The majority of the ensemble members’ errors are like this:
_pmiu_daemon(SIGCHLD): [NID 07066] [c8-2c2s6n2] [Wed Sep 7 20:38:53 2022] PE RANK 108 exit signal Segmentation fault
[NID 07066] 2022-09-07 20:38:53 Apid 178344511: initiated application termination
[FAIL] um-atmos # return-code=137
2022-09-07T20:38:59Z CRITICAL - failed/EXIT

And one of them has this:
[74] exceptions: An exception was raised:11 (Segmentation fault)
[74] exceptions: the exception reports the extra information: Address not mapped to object.
[74] exceptions: whilst in a serial region
[74] exceptions: Task had pid=3220 on host nid06532
[74] exceptions: Program is “/home/d02/ajohnson/cylc-run/u-cj824/share/fcm_make/build-atmos/bin/um-atmos.exe”
[74] exceptions: calling registered handler @ 0x20022280
Warning in umPrintMgr: umPrintExceptionHandler : Handler Invoked
[74] exceptions: Done callbacks
[74] exceptions: *** GLIBC ***
[74] exceptions: Data address (si_addr): 0x7ffffffff000; rip: 0x2046f6c8
_pmiu_daemon(SIGCHLD): [NID 06532] [c6-2c0s1n0] [Wed Sep 7 19:07:05 2022] PE RANK 74 exit signal Segmentation fault
[NID 06532] 2022-09-07 19:07:06 Apid 178339545: initiated application termination
[FAIL] um-atmos # return-code=137
2022-09-07T19:07:09Z CRITICAL - failed/EXIT

Do you know what this could be?

Amethyst

What stash did you add?

Grenville

hi Grenville, I actually added three: surface total moisture flux (03223), meridional momentum flux (30316) and BL total moisture flux (03222)
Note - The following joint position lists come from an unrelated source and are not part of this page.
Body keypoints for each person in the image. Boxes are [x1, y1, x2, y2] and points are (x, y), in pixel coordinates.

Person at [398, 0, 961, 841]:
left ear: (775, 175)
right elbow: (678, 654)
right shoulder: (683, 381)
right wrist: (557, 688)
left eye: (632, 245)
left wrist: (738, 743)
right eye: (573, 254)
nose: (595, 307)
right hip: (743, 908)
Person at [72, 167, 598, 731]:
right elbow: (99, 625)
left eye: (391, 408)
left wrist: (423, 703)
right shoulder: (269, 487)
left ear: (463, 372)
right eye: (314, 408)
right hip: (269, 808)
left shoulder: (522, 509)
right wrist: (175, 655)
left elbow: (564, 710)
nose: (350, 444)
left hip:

edited to add: some of them seem to be succeeding (and others don’t) when I re-trigger the job. Unsure what the root cause is.

Hi Amethyst

The core file says

#8  stlevels$stlevels_mod_ () at /home/d02/ajohnson/cylc-run/u-cj824/share/fcm_make/preprocess-atmos/src/um/src/control/stash/stlevels.F90:146
#9  0x000000002045b1c9 in stwork$stwork_mod_ () at /home/d02/ajohnson/cylc-run/u-cj824/share/fcm_make/preprocess-atmos/src/um/src/control/stash/stwork.F90:661

so it’s failing in stash - a quick look at the stashmaster file says 30316 should be on pressure levels – so that seems a likely cause - create a pressure level domain profile & try that.

It also says that 03222 should be on rho levels - might be worth fixing too.

Genville

Ah seems to be working now, thanks for catching that!